-------- Records supplied --------

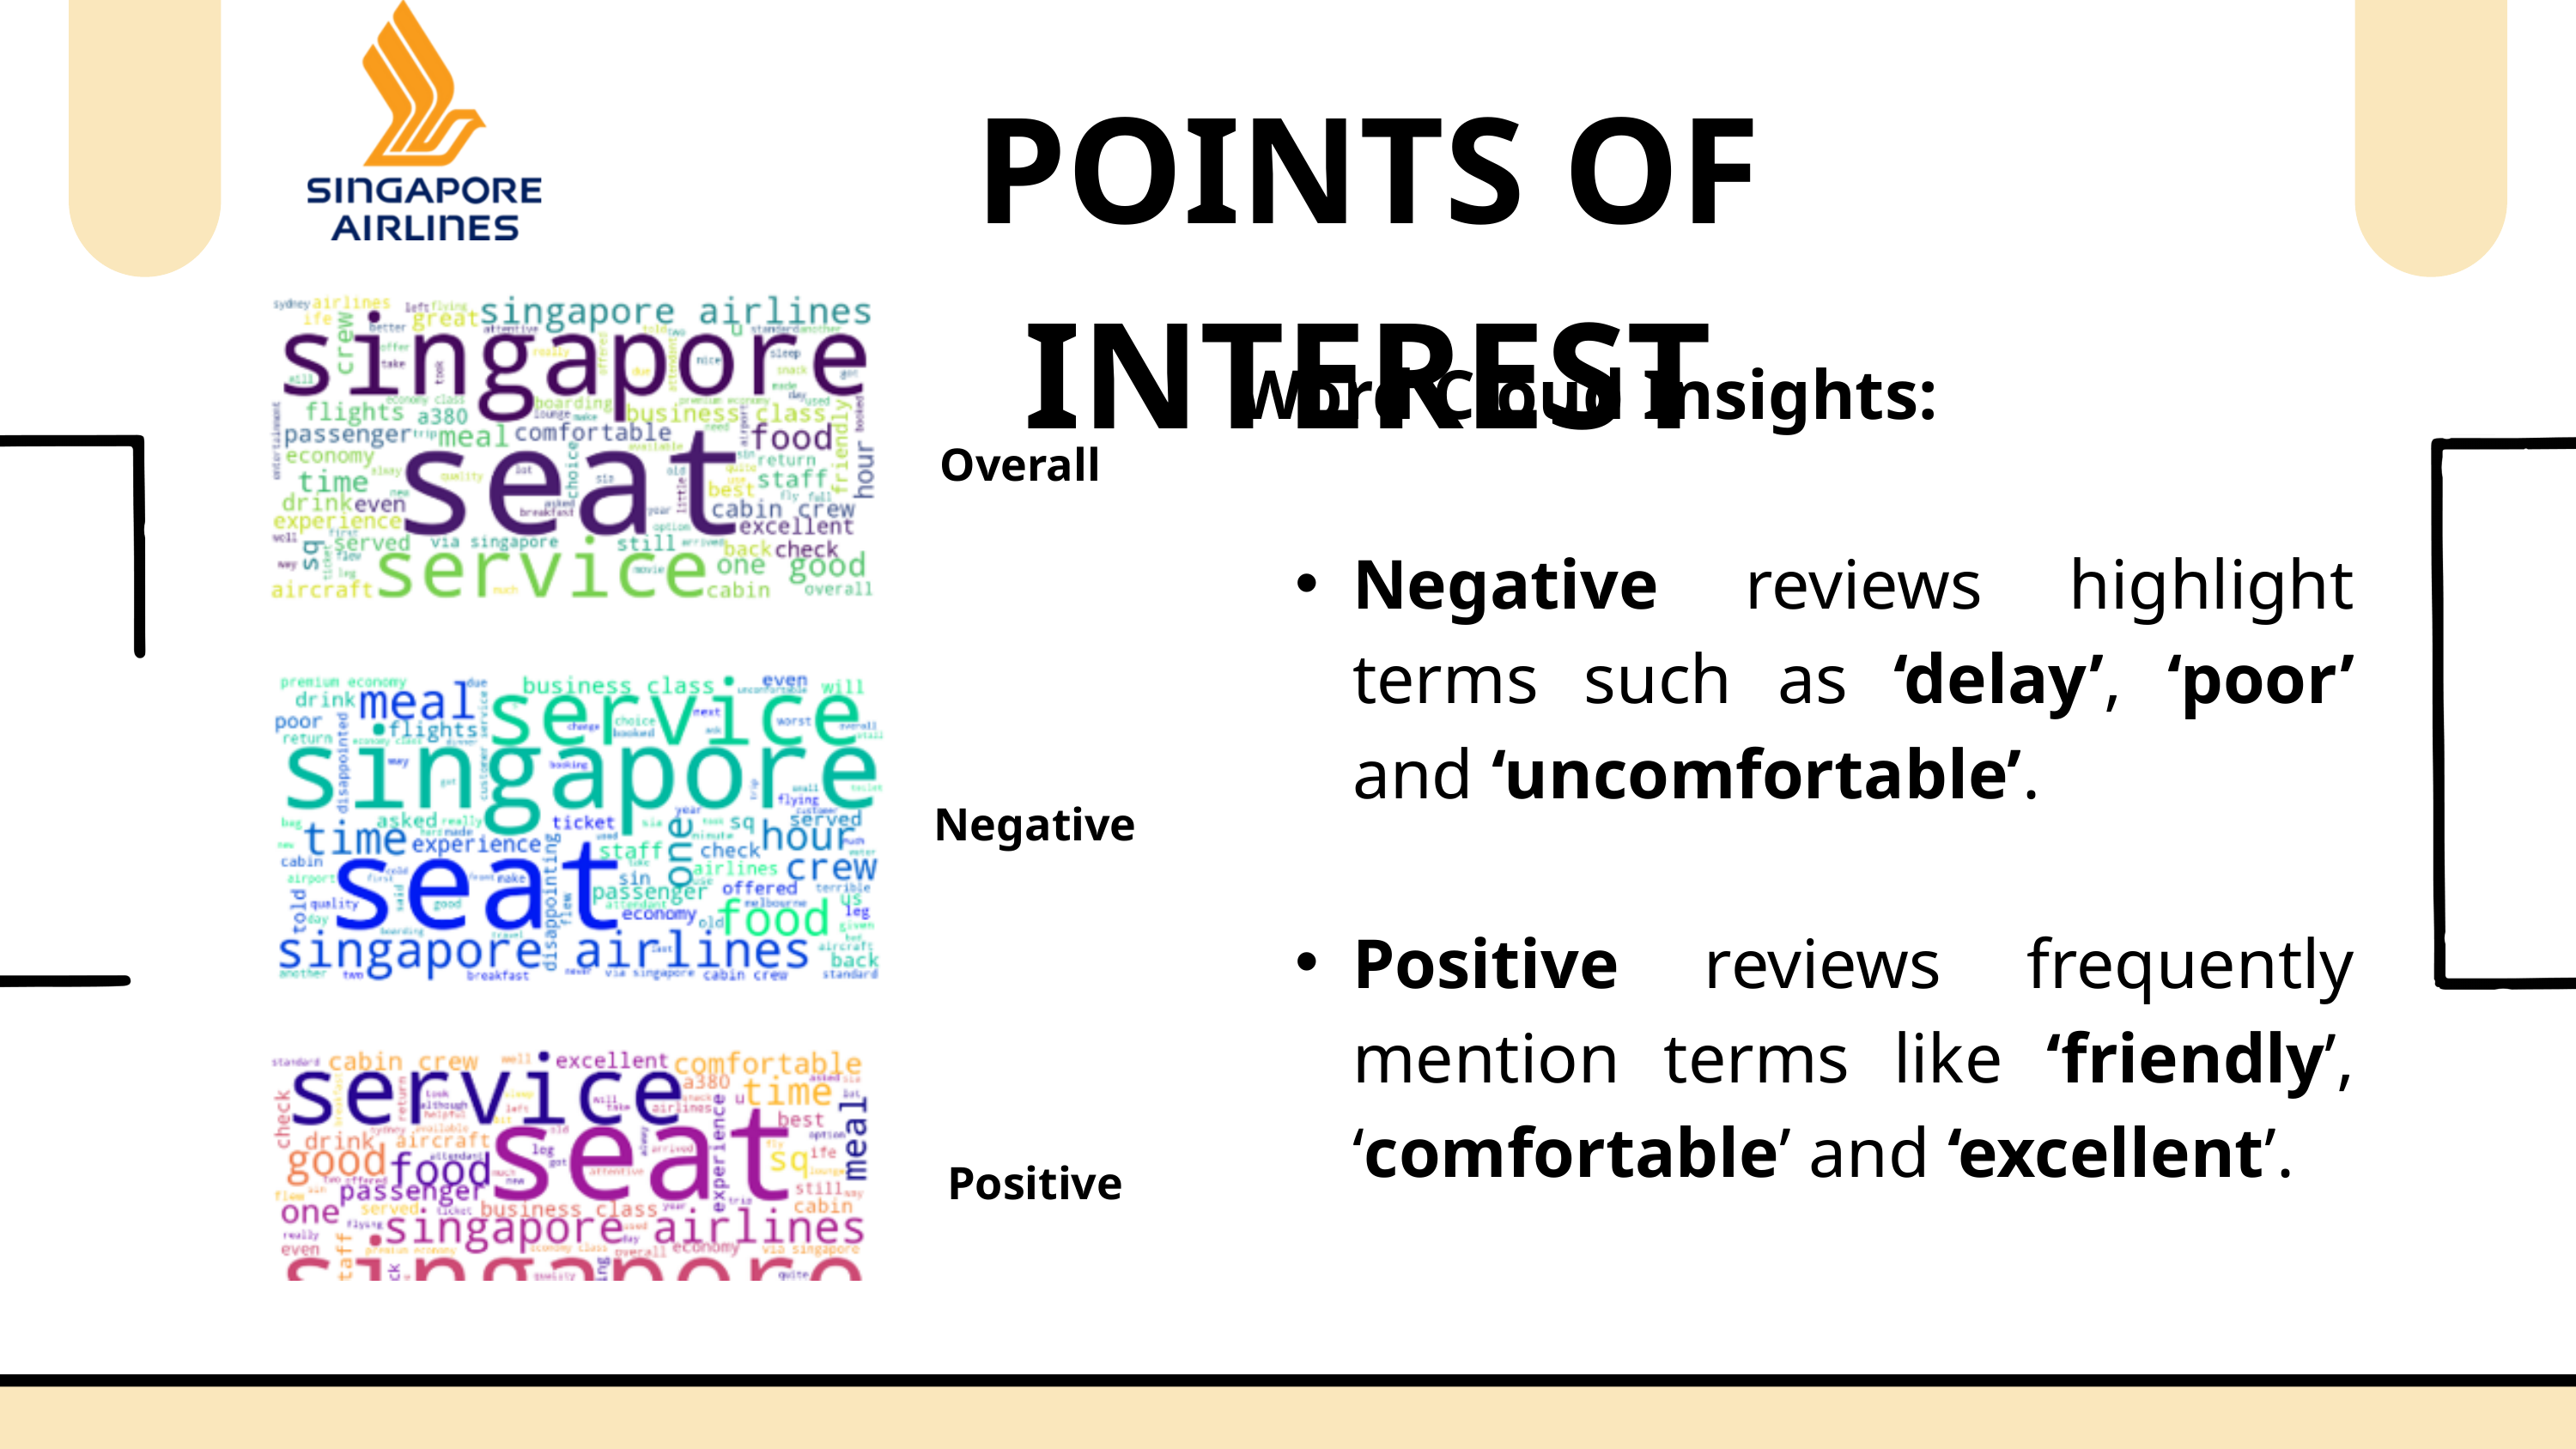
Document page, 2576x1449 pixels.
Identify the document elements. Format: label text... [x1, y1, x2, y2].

--------
-------- Records supplied --------

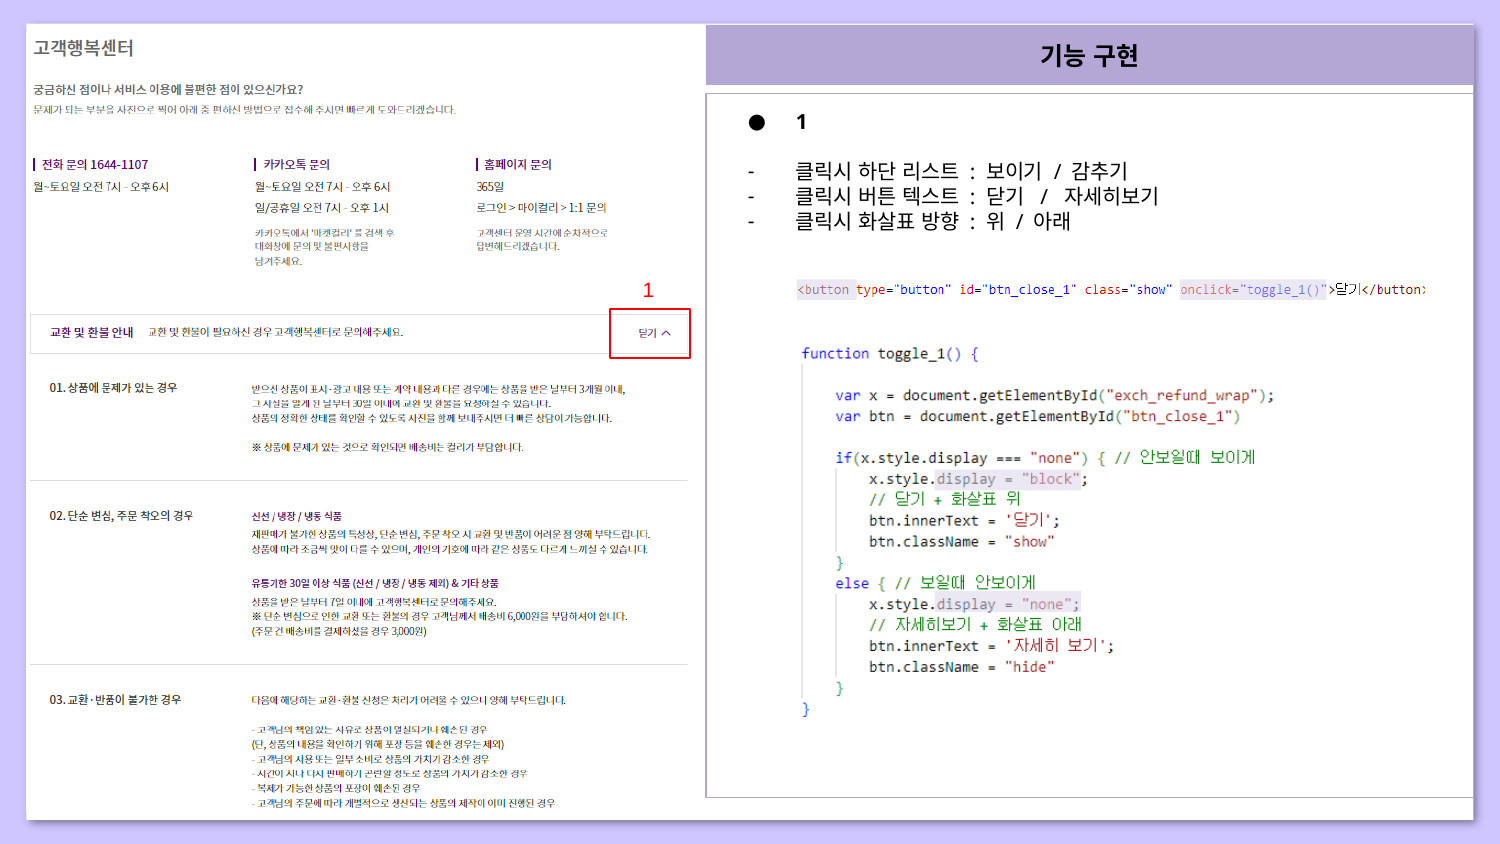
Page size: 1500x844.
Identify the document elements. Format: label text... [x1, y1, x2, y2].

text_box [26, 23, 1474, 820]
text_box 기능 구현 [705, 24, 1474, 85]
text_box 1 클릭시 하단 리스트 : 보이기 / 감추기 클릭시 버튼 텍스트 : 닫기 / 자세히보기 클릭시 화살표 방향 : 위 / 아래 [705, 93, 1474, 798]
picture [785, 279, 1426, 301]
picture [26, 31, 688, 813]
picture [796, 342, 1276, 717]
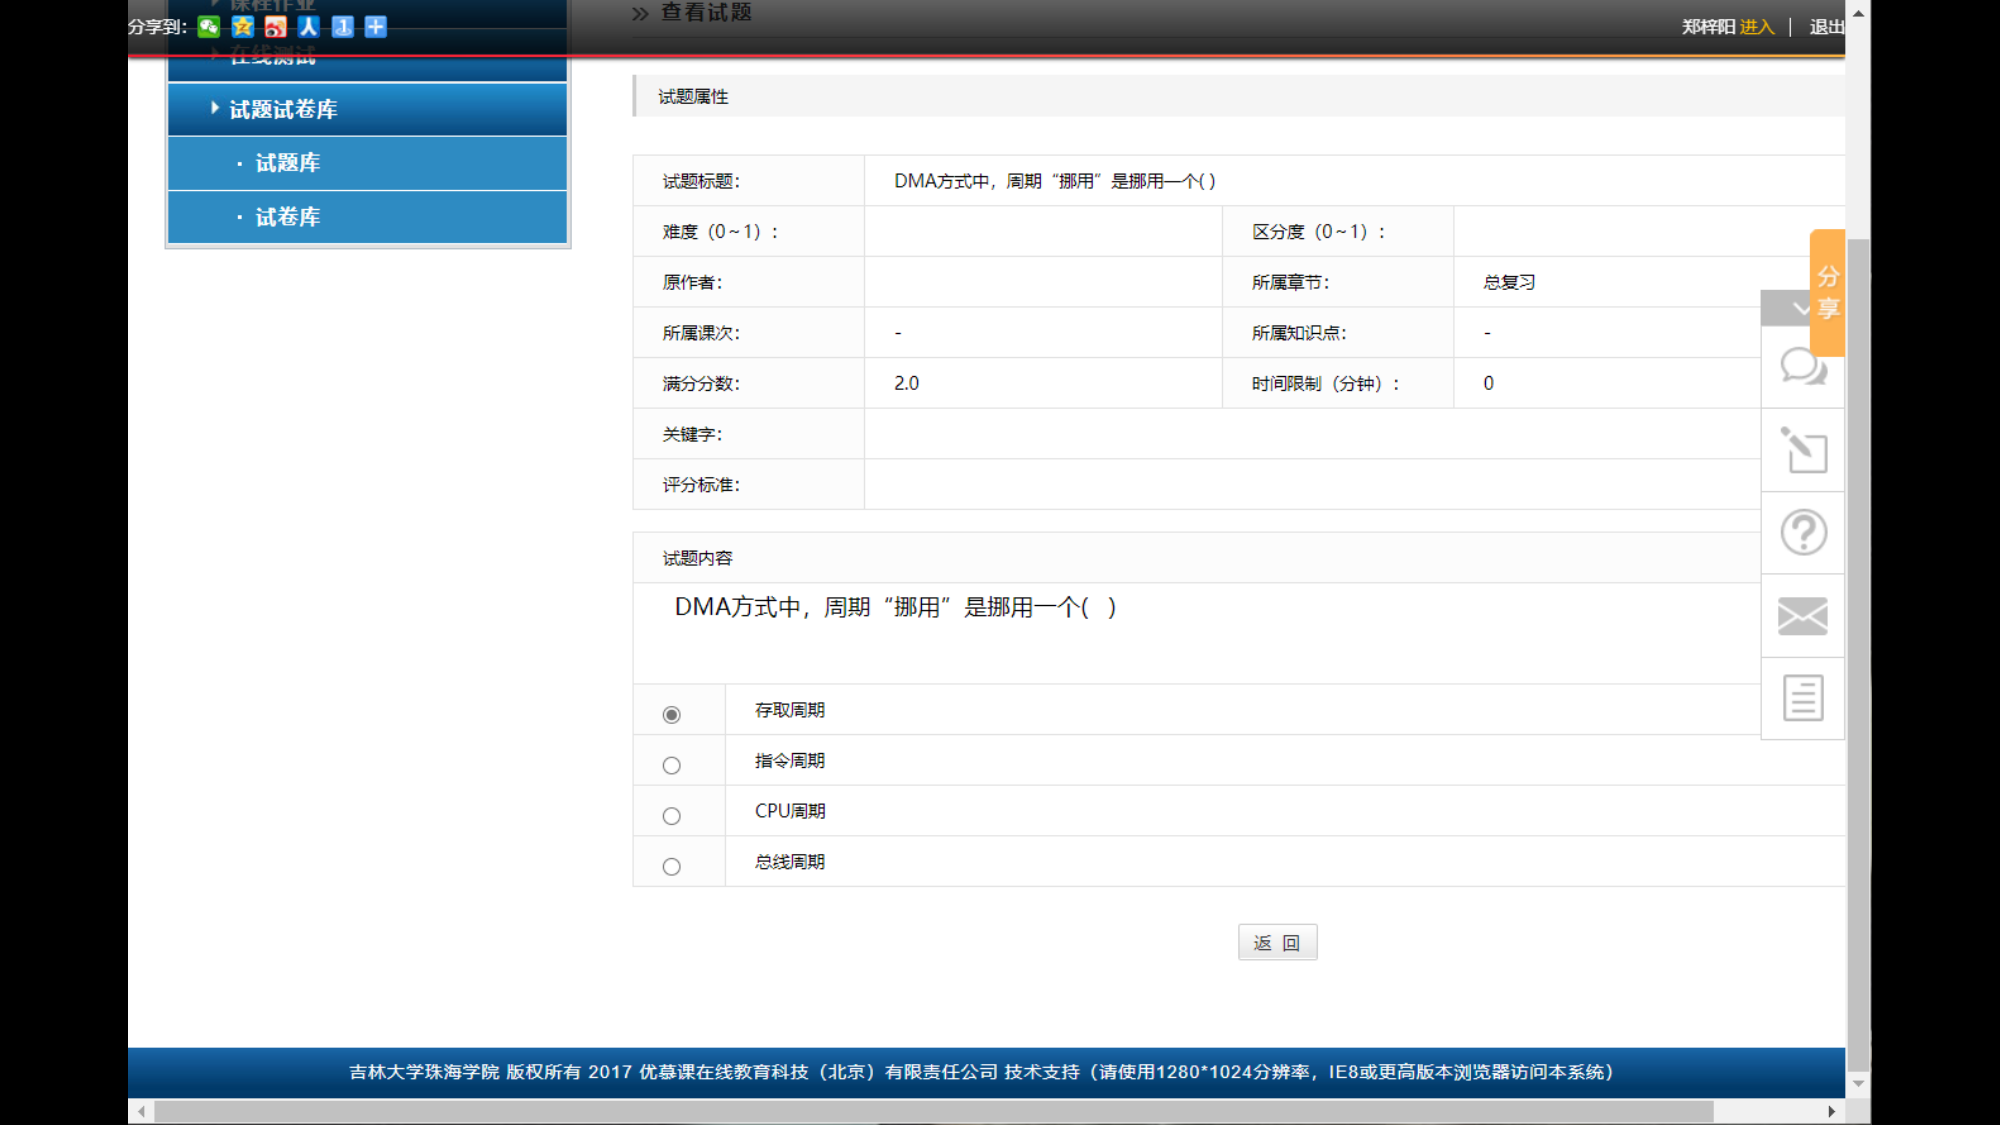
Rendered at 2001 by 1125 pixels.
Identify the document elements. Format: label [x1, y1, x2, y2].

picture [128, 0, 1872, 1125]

--------

Look through the data above. Copy every line with the string "pixels" in it.

Document page, 2576x1449 pixels.
Rendered at 2001 by 1125 pixels.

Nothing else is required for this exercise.